*Information shown*:
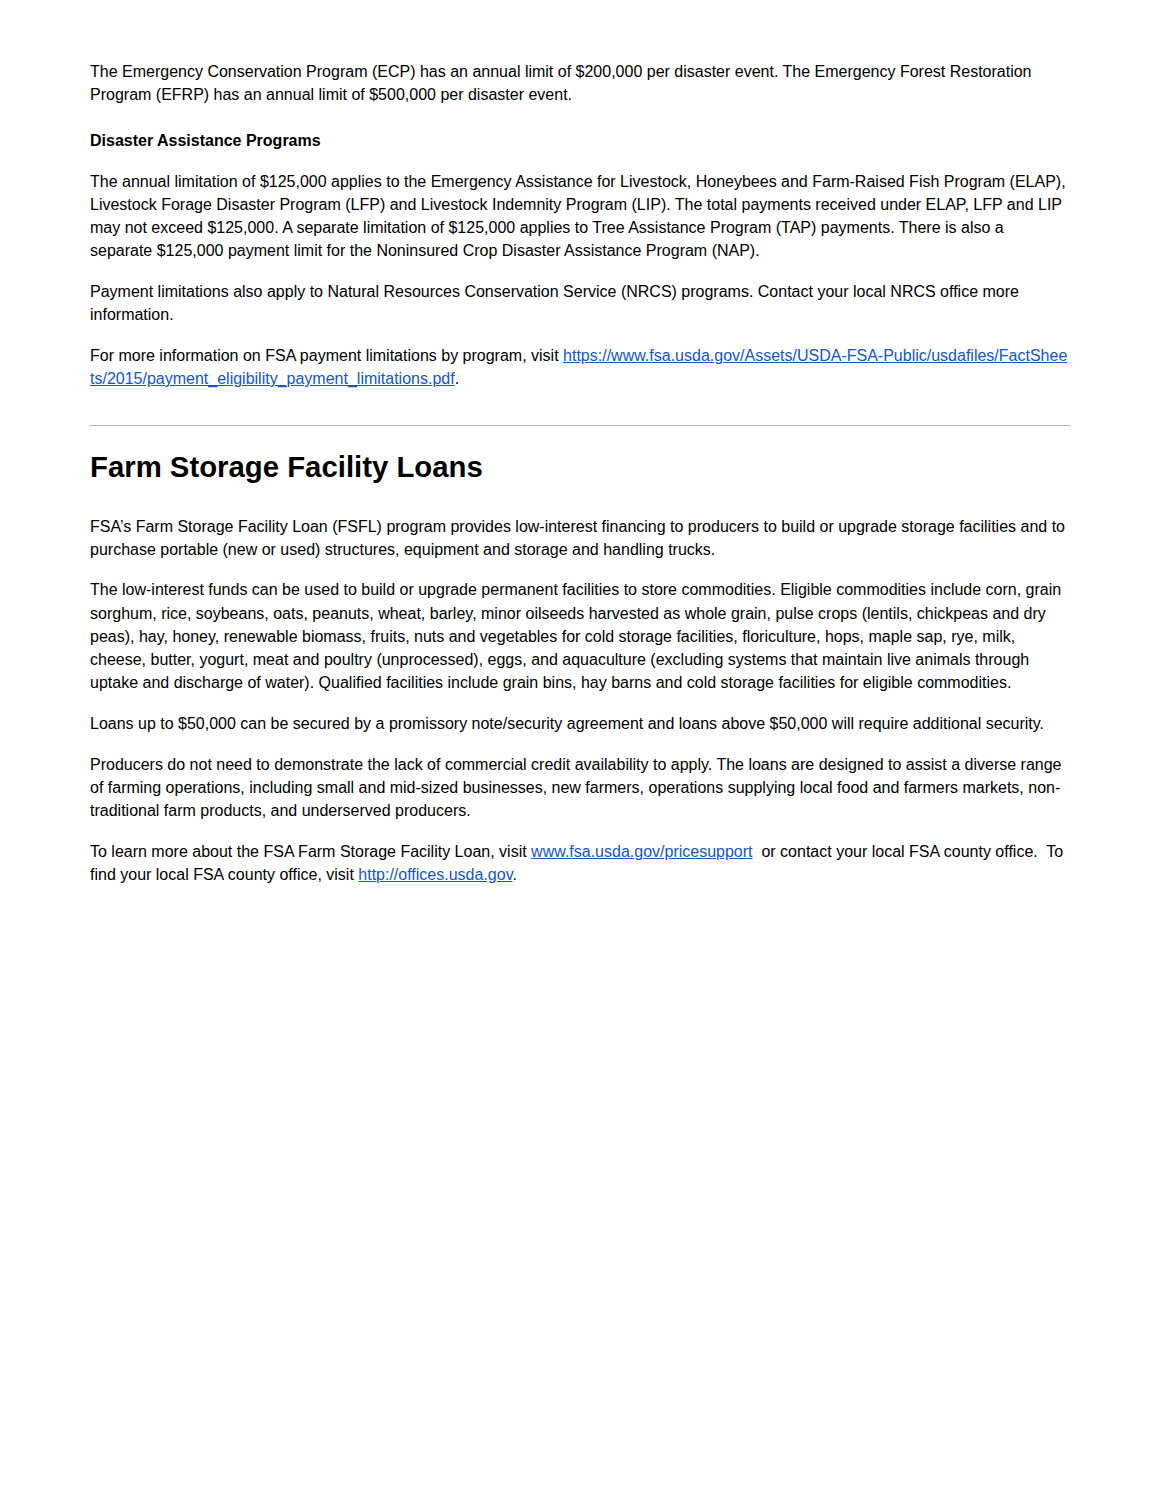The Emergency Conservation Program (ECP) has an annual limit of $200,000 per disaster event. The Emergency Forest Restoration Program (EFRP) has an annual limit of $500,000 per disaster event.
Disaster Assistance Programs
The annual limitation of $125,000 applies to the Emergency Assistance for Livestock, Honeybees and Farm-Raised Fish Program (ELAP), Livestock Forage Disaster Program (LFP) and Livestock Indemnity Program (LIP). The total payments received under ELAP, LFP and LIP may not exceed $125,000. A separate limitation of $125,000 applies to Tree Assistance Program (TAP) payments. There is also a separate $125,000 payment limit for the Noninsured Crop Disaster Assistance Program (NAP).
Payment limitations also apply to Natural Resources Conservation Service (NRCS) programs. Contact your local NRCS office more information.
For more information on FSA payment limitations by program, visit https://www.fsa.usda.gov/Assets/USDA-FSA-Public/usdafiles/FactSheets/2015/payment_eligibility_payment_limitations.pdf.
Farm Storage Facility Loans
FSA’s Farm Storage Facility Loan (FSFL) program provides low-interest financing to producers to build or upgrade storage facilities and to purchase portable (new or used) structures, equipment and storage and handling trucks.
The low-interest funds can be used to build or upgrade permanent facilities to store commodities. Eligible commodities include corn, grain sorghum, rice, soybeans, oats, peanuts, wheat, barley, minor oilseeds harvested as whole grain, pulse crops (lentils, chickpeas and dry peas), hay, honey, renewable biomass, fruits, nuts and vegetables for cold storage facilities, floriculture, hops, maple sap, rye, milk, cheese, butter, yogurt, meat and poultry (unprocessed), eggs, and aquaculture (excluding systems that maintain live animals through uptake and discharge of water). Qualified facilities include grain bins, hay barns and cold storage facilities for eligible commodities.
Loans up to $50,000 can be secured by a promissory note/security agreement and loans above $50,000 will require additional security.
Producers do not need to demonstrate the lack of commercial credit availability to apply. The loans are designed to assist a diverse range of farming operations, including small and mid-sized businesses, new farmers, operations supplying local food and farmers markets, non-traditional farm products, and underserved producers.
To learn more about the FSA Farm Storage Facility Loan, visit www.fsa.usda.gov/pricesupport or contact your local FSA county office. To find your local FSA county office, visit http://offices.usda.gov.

*Exercise instructions*: The answer should contain every line of the material exactly as written and no pictures.

*Exercise solution*:
The Emergency Conservation Program (ECP) has an annual limit of $200,000 per disaster event. The Emergency Forest Restoration Program (EFRP) has an annual limit of $500,000 per disaster event.
Disaster Assistance Programs
The annual limitation of $125,000 applies to the Emergency Assistance for Livestock, Honeybees and Farm-Raised Fish Program (ELAP), Livestock Forage Disaster Program (LFP) and Livestock Indemnity Program (LIP). The total payments received under ELAP, LFP and LIP may not exceed $125,000. A separate limitation of $125,000 applies to Tree Assistance Program (TAP) payments. There is also a separate $125,000 payment limit for the Noninsured Crop Disaster Assistance Program (NAP).
Payment limitations also apply to Natural Resources Conservation Service (NRCS) programs. Contact your local NRCS office more information.
For more information on FSA payment limitations by program, visit https://www.fsa.usda.gov/Assets/USDA-FSA-Public/usdafiles/FactSheets/2015/payment_eligibility_payment_limitations.pdf.
Farm Storage Facility Loans
FSA’s Farm Storage Facility Loan (FSFL) program provides low-interest financing to producers to build or upgrade storage facilities and to purchase portable (new or used) structures, equipment and storage and handling trucks.
The low-interest funds can be used to build or upgrade permanent facilities to store commodities. Eligible commodities include corn, grain sorghum, rice, soybeans, oats, peanuts, wheat, barley, minor oilseeds harvested as whole grain, pulse crops (lentils, chickpeas and dry peas), hay, honey, renewable biomass, fruits, nuts and vegetables for cold storage facilities, floriculture, hops, maple sap, rye, milk, cheese, butter, yogurt, meat and poultry (unprocessed), eggs, and aquaculture (excluding systems that maintain live animals through uptake and discharge of water). Qualified facilities include grain bins, hay barns and cold storage facilities for eligible commodities.
Loans up to $50,000 can be secured by a promissory note/security agreement and loans above $50,000 will require additional security.
Producers do not need to demonstrate the lack of commercial credit availability to apply. The loans are designed to assist a diverse range of farming operations, including small and mid-sized businesses, new farmers, operations supplying local food and farmers markets, non-traditional farm products, and underserved producers.
To learn more about the FSA Farm Storage Facility Loan, visit www.fsa.usda.gov/pricesupport or contact your local FSA county office. To find your local FSA county office, visit http://offices.usda.gov.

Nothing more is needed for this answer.